SYDNEY (Reuters) - Australian police are investigating how confidential information about the outcome of a tender process for Australia’s next submarine fleet was leaked to the media, the Australian Broadcasting Corporation reported on Saturday.
It is the second leak from within the military acquisition project which has come down to a race between bids from French, German and Japanese companies for an A$50 billion contract to build 12 submarines.
Australia’s Federal Police confirmed in a statement to the ABC that they had been asked to investigate, the broadcaster said. Police spokesmen were not available for comment.
The investigation follows an ABC report earlier in the week that said the Japanese bid had been “all but eliminated” from the tender process.
No official announcement on the outcome of the tender has been made.
A final decision had been expected at the end of the year but Prime Minister Malcolm Turnbull’s recent gamble on a July 2 election has sped up the process and a winner is now expected to be announced by the end of the month.

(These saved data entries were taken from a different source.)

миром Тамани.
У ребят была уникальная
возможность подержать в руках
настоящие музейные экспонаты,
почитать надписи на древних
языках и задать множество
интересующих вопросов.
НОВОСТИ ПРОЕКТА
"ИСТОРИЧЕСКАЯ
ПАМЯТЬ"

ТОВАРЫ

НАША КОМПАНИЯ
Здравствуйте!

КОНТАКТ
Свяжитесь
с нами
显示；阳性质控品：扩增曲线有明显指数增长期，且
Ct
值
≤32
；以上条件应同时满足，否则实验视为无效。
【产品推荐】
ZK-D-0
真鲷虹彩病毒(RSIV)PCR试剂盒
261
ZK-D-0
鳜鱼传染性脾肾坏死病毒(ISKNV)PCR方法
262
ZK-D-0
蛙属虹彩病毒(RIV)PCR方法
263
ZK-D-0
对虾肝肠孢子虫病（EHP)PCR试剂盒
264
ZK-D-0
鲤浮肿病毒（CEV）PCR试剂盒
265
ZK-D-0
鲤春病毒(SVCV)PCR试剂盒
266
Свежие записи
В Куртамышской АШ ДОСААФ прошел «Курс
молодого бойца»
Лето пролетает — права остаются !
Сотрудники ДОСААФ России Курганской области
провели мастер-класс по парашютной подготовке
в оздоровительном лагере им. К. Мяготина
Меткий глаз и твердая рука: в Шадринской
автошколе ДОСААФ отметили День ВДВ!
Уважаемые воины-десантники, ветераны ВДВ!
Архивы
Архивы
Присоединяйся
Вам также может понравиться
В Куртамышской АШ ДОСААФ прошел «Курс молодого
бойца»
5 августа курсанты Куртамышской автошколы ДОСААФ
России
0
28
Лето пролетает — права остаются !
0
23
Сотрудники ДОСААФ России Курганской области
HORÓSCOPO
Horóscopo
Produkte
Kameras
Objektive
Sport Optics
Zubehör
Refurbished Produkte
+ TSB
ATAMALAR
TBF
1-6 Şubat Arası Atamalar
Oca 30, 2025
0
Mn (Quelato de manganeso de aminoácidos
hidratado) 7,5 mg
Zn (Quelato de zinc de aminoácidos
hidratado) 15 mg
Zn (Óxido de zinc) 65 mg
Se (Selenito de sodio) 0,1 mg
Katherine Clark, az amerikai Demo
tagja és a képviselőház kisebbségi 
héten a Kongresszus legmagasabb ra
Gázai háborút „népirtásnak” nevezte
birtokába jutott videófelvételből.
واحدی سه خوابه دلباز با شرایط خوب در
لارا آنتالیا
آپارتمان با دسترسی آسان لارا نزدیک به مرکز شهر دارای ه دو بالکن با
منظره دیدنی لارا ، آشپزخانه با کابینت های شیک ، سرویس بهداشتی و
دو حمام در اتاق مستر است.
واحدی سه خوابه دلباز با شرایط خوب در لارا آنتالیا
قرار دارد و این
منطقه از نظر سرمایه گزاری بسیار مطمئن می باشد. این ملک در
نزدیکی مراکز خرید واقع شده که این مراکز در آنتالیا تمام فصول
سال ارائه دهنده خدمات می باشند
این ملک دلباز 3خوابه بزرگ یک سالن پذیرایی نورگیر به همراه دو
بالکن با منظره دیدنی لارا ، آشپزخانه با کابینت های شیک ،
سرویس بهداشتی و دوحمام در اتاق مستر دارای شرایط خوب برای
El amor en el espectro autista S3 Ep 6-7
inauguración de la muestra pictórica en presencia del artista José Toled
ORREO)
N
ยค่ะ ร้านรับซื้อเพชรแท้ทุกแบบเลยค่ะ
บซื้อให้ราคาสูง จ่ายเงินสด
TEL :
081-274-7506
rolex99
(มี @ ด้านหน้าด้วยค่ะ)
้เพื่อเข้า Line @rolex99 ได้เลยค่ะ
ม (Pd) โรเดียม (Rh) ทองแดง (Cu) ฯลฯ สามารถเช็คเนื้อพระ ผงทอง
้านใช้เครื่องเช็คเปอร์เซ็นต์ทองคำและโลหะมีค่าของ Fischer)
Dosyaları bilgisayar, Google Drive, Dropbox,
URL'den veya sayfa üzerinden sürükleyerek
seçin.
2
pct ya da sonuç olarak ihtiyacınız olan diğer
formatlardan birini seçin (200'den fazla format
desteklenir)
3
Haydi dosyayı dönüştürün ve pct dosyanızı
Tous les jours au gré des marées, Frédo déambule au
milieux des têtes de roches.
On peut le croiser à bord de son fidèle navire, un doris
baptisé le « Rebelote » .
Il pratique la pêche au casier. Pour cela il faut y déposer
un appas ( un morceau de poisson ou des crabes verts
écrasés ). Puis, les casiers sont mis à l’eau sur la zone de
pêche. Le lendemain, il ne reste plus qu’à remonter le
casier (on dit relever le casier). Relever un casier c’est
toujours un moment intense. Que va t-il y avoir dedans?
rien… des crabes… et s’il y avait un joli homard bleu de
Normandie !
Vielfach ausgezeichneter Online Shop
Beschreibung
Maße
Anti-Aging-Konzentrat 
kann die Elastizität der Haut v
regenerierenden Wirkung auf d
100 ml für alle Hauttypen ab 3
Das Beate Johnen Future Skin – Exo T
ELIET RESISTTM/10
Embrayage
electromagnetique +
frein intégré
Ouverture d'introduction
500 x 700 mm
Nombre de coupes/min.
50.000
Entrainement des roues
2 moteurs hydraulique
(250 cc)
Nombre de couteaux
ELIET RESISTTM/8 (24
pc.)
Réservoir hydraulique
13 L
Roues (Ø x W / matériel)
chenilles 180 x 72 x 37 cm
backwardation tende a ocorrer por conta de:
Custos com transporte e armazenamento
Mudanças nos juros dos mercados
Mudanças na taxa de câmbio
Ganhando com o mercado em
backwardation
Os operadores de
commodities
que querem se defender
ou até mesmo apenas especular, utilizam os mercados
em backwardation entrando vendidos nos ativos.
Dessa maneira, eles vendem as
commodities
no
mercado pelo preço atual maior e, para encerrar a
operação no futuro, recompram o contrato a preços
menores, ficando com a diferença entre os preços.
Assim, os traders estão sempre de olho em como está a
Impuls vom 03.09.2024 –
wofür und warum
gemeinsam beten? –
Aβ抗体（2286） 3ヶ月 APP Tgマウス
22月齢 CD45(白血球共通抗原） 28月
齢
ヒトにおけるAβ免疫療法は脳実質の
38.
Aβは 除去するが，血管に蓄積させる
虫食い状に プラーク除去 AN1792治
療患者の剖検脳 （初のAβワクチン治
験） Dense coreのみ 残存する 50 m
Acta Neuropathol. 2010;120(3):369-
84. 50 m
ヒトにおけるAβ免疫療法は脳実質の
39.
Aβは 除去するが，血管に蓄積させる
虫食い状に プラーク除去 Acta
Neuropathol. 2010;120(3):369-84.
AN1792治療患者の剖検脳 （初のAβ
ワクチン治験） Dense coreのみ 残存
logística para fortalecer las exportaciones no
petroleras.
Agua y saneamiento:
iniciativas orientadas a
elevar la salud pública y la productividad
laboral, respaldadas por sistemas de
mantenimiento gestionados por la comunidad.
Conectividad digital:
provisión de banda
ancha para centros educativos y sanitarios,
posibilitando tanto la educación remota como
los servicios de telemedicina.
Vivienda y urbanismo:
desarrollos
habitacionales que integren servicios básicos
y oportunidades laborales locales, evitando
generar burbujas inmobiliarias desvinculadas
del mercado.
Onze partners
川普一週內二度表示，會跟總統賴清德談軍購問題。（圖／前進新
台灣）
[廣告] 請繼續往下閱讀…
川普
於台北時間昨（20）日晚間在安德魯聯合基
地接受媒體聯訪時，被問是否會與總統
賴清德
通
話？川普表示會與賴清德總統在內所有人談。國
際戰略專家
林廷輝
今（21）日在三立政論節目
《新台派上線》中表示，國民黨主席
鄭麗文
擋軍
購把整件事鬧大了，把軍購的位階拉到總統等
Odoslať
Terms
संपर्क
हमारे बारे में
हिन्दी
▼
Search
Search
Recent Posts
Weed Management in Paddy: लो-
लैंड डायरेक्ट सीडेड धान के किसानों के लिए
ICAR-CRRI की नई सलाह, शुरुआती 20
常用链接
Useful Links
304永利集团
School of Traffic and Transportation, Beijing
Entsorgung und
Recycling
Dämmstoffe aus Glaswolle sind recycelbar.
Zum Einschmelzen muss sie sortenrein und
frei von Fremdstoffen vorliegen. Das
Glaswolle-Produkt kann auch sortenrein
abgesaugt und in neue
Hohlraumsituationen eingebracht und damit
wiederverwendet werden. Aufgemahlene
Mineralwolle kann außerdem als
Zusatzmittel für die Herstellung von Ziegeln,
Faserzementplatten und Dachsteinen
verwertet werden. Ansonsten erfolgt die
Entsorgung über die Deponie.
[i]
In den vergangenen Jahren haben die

The contract is politically sensitive as it will likely have an impact on thousands of jobs in the shipbuilding industry in South Australia state. Retaining votes in key electorates in that state will be critical for the government.
Mitsubishi Heavy Industries and Kawasaki Heavy Industries are offering to build a variant of Japan’s Soryu submarine.
Germany’s ThyssenKrupp AG’s is proposing to scale up its 2,000-tonne Type 214 class submarine.
France’s state-controlled naval contractor DCNS has proposed a diesel-electric version of its 5,000-tonne Barracuda nuclear-powered submarine.
America’s Raytheon Co, which built the system for Australia’s current Collins-class boats, is vying for a separate contract for a combat system for the submarine with Lockheed Martin Corp, which supplies combat systems to the U.S. Navy’s submarine fleet.